▶ WHAT YOU WILL DO
When you transcribe the entries, reproduce every character and exclude the images.

Structured page parsing data:
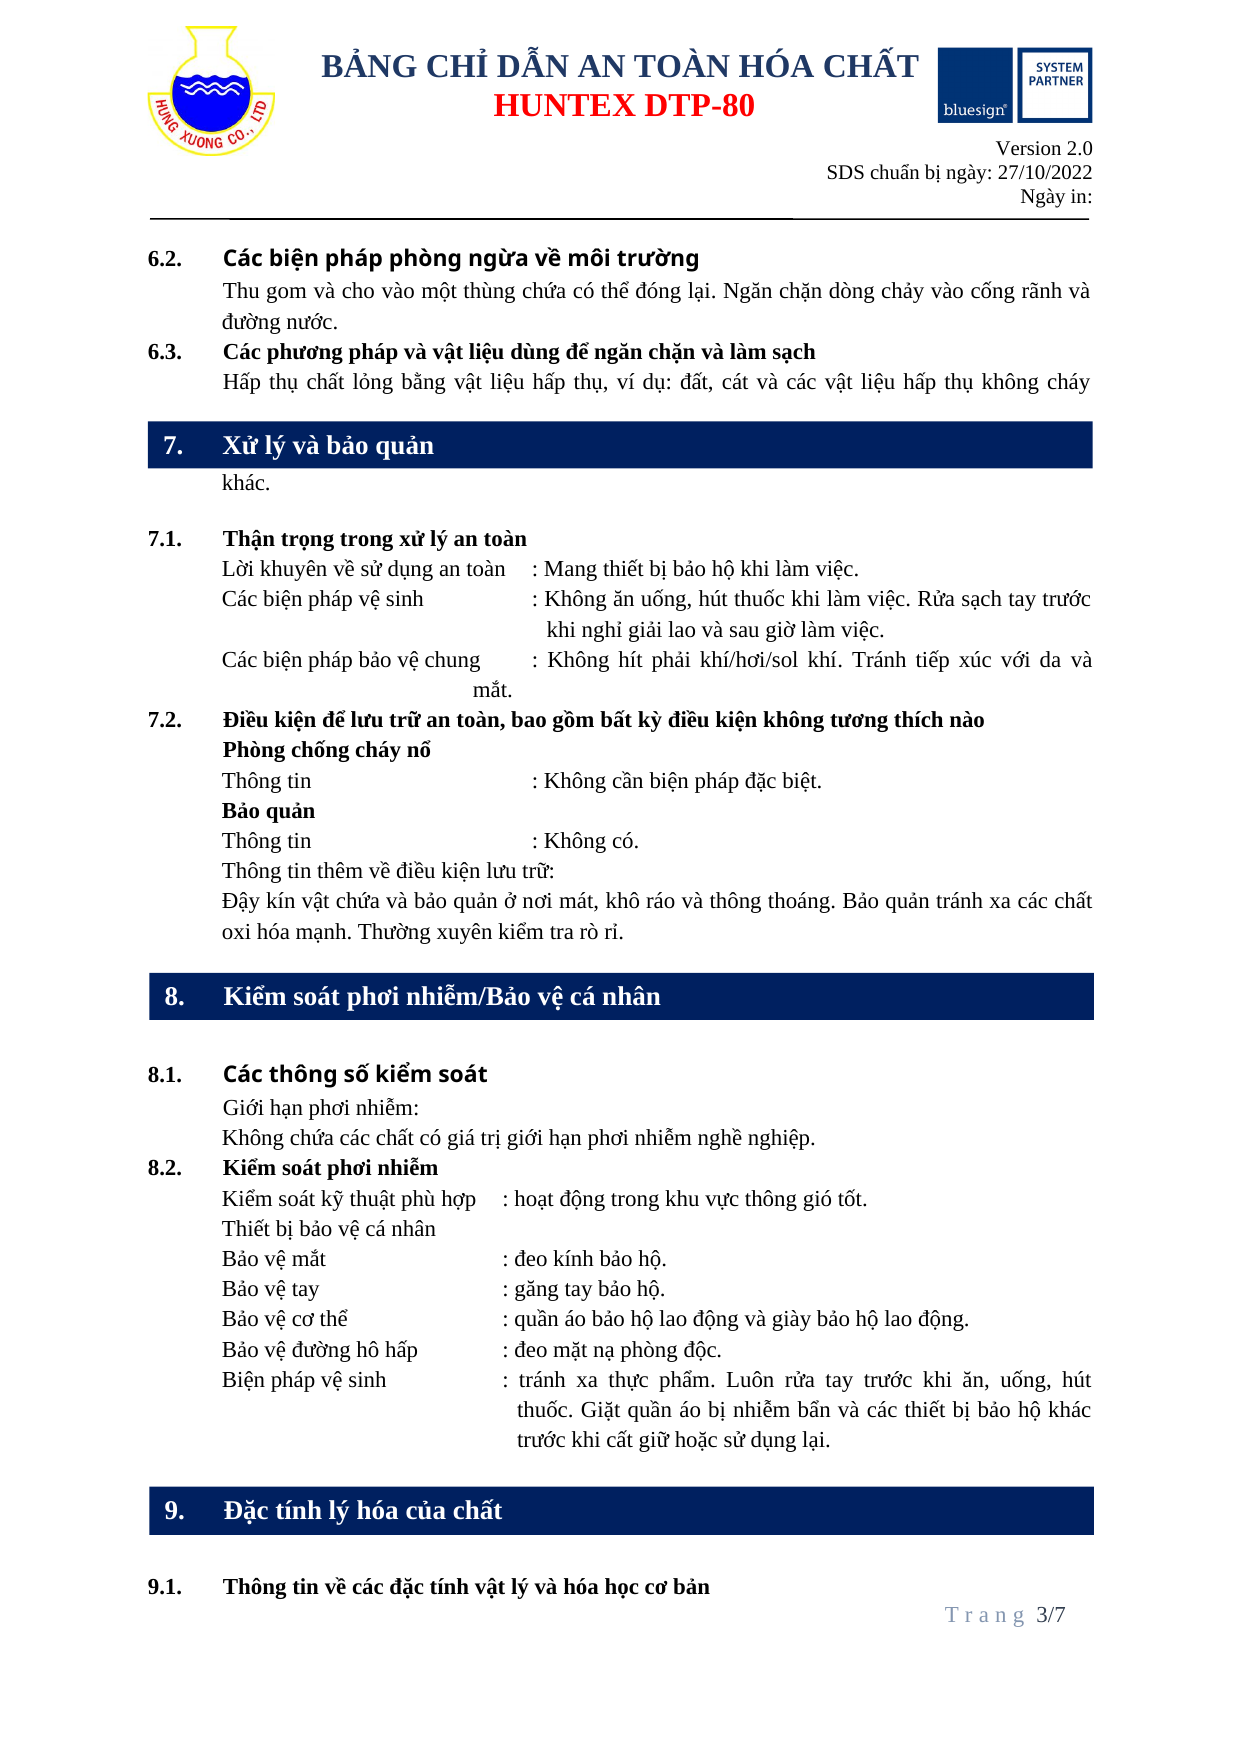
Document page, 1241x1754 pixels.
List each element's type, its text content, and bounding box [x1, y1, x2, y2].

text Thu gom và cho vào một thùng chứa có thể đóng lại. Ngăn chặn dòng chảy vào cống rãnh và đường nước. [222, 277, 1092, 334]
text Bảo vệ tay : găng tay bảo hộ. [148, 1275, 1092, 1302]
text Thông tin : Không có. [148, 827, 1092, 853]
text Thông tin thêm về điều kiện lưu trữ: [148, 857, 1092, 884]
picture [937, 45, 1093, 125]
text Bảo vệ mắt : đeo kính bảo hộ. [148, 1245, 1092, 1271]
text Hấp thụ chất lỏng bằng vật liệu hấp thụ, ví dụ: đất, cát và các vật liệu hấp thụ không cháy khác. [222, 368, 1092, 421]
text Kiểm soát kỹ thuật phù hợp : hoạt động trong khu vực thông gió tốt. [148, 1184, 1092, 1211]
text 7.1. Thận trọng trong xử lý an toàn [148, 525, 1092, 551]
text 7.2. Điều kiện để lưu trữ an toàn, bao gồm bất kỳ điều kiện không tương thích nào [148, 706, 1092, 733]
text 9.1. Thông tin về các đặc tính vật lý và hóa học cơ bản [148, 1573, 1092, 1599]
text Hấp thụ chất lỏng bằng vật liệu hấp thụ, ví dụ: đất, cát và các vật liệu hấp thụ không cháy khác. [222, 469, 1092, 495]
text Thông tin : Không cần biện pháp đặc biệt. [148, 767, 1092, 793]
text Thiết bị bảo vệ cá nhân [148, 1215, 1092, 1241]
picture [147, 26, 275, 156]
text Bảo vệ đường hô hấp : đeo mặt nạ phòng độc. [222, 1336, 1092, 1362]
text Biện pháp vệ sinh : tránh xa thực phẩm. Luôn rửa tay trước khi ăn, uống, hút thuốc. Giặt quần áo bị nhiễm bẩn và các thiết bị bảo hộ khác trước khi cất giữ hoặc sử dụng lại. [222, 1366, 1092, 1453]
text Các biện pháp vệ sinh : Không ăn uống, hút thuốc khi làm việc. Rửa sạch tay trước khi nghỉ giải lao và sau giờ làm việc. [222, 586, 1092, 642]
text Giới hạn phơi nhiễm: [222, 1094, 1092, 1120]
text 8.1. Các thông số kiểm soát [148, 1058, 1092, 1089]
text Lời khuyên về sử dụng an toàn : Mang thiết bị bảo hộ khi làm việc. [222, 555, 1092, 582]
text Phòng chống cháy nổ [148, 737, 1092, 763]
text Các biện pháp bảo vệ chung : Không hít phải khí/hơi/sol khí. Tránh tiếp xúc với da và mắt. [222, 646, 1092, 702]
text Đậy kín vật chứa và bảo quản ở nơi mát, khô ráo và thông thoáng. Bảo quản tránh xa các chất oxi hóa mạnh. Thường xuyên kiểm tra rò rỉ. [222, 888, 1092, 944]
text Bảo vệ cơ thể : quần áo bảo hộ lao động và giày bảo hộ lao động. [222, 1305, 1092, 1332]
text 8.2. Kiểm soát phơi nhiễm [148, 1154, 1092, 1181]
text 6.3. Các phương pháp và vật liệu dùng để ngăn chặn và làm sạch [148, 338, 1092, 364]
text Bảo quản [148, 797, 1092, 823]
text Không chứa các chất có giá trị giới hạn phơi nhiễm nghề nghiệp. [222, 1124, 1092, 1151]
text 6.2. Các biện pháp phòng ngừa về môi trường [148, 242, 1092, 273]
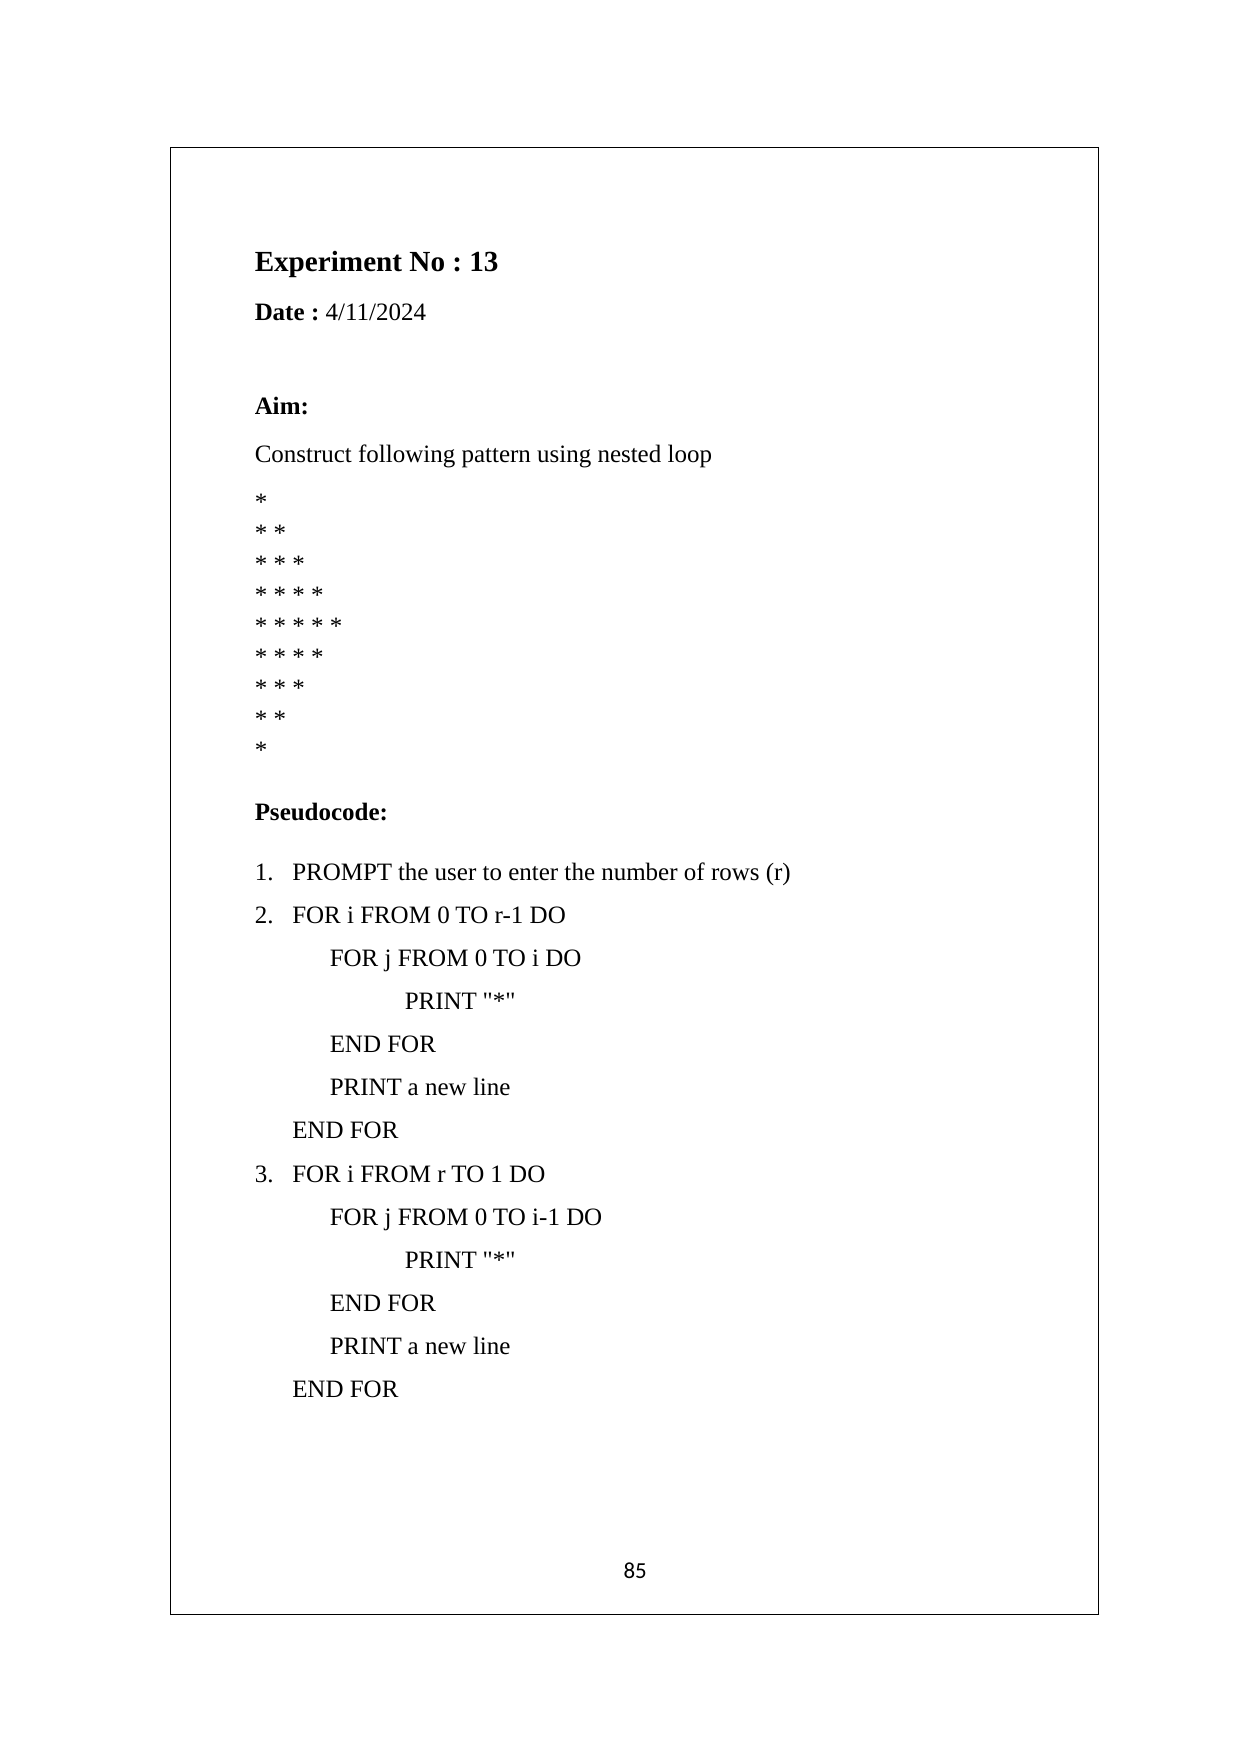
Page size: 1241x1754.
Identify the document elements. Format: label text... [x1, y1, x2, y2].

▶ ANSWER SECTION
Document page, 1241x1754 pixels.
List each element's type, its text content, and bounding box [x1, y1, x2, y2].

text Thu gom và cho vào một thùng chứa có thể đóng lại. Ngăn chặn dòng chảy vào cống rãnh và đường nước. [222, 277, 1092, 334]
text Bảo vệ tay : găng tay bảo hộ. [148, 1275, 1092, 1302]
text Thông tin : Không có. [148, 827, 1092, 853]
text Thông tin thêm về điều kiện lưu trữ: [148, 857, 1092, 884]
picture [937, 45, 1093, 125]
text Bảo vệ mắt : đeo kính bảo hộ. [148, 1245, 1092, 1271]
text Hấp thụ chất lỏng bằng vật liệu hấp thụ, ví dụ: đất, cát và các vật liệu hấp thụ không cháy khác. [222, 368, 1092, 421]
text Kiểm soát kỹ thuật phù hợp : hoạt động trong khu vực thông gió tốt. [148, 1184, 1092, 1211]
text 7.1. Thận trọng trong xử lý an toàn [148, 525, 1092, 551]
text 7.2. Điều kiện để lưu trữ an toàn, bao gồm bất kỳ điều kiện không tương thích nào [148, 706, 1092, 733]
text 9.1. Thông tin về các đặc tính vật lý và hóa học cơ bản [148, 1573, 1092, 1599]
text Hấp thụ chất lỏng bằng vật liệu hấp thụ, ví dụ: đất, cát và các vật liệu hấp thụ không cháy khác. [222, 469, 1092, 495]
text Thông tin : Không cần biện pháp đặc biệt. [148, 767, 1092, 793]
text Thiết bị bảo vệ cá nhân [148, 1215, 1092, 1241]
picture [147, 26, 275, 156]
text Bảo vệ đường hô hấp : đeo mặt nạ phòng độc. [222, 1336, 1092, 1362]
text Biện pháp vệ sinh : tránh xa thực phẩm. Luôn rửa tay trước khi ăn, uống, hút thuốc. Giặt quần áo bị nhiễm bẩn và các thiết bị bảo hộ khác trước khi cất giữ hoặc sử dụng lại. [222, 1366, 1092, 1453]
text Các biện pháp vệ sinh : Không ăn uống, hút thuốc khi làm việc. Rửa sạch tay trước khi nghỉ giải lao và sau giờ làm việc. [222, 586, 1092, 642]
text Giới hạn phơi nhiễm: [222, 1094, 1092, 1120]
text 8.1. Các thông số kiểm soát [148, 1058, 1092, 1089]
text Lời khuyên về sử dụng an toàn : Mang thiết bị bảo hộ khi làm việc. [222, 555, 1092, 582]
text Phòng chống cháy nổ [148, 737, 1092, 763]
text Các biện pháp bảo vệ chung : Không hít phải khí/hơi/sol khí. Tránh tiếp xúc với da và mắt. [222, 646, 1092, 702]
text Đậy kín vật chứa và bảo quản ở nơi mát, khô ráo và thông thoáng. Bảo quản tránh xa các chất oxi hóa mạnh. Thường xuyên kiểm tra rò rỉ. [222, 888, 1092, 944]
text Bảo vệ cơ thể : quần áo bảo hộ lao động và giày bảo hộ lao động. [222, 1305, 1092, 1332]
text 8.2. Kiểm soát phơi nhiễm [148, 1154, 1092, 1181]
text 6.3. Các phương pháp và vật liệu dùng để ngăn chặn và làm sạch [148, 338, 1092, 364]
text Bảo quản [148, 797, 1092, 823]
text Không chứa các chất có giá trị giới hạn phơi nhiễm nghề nghiệp. [222, 1124, 1092, 1151]
text 6.2. Các biện pháp phòng ngừa về môi trường [148, 242, 1092, 273]
Page size: 1241x1754.
Identify the document elements. Format: label text... [x1, y1, x2, y2].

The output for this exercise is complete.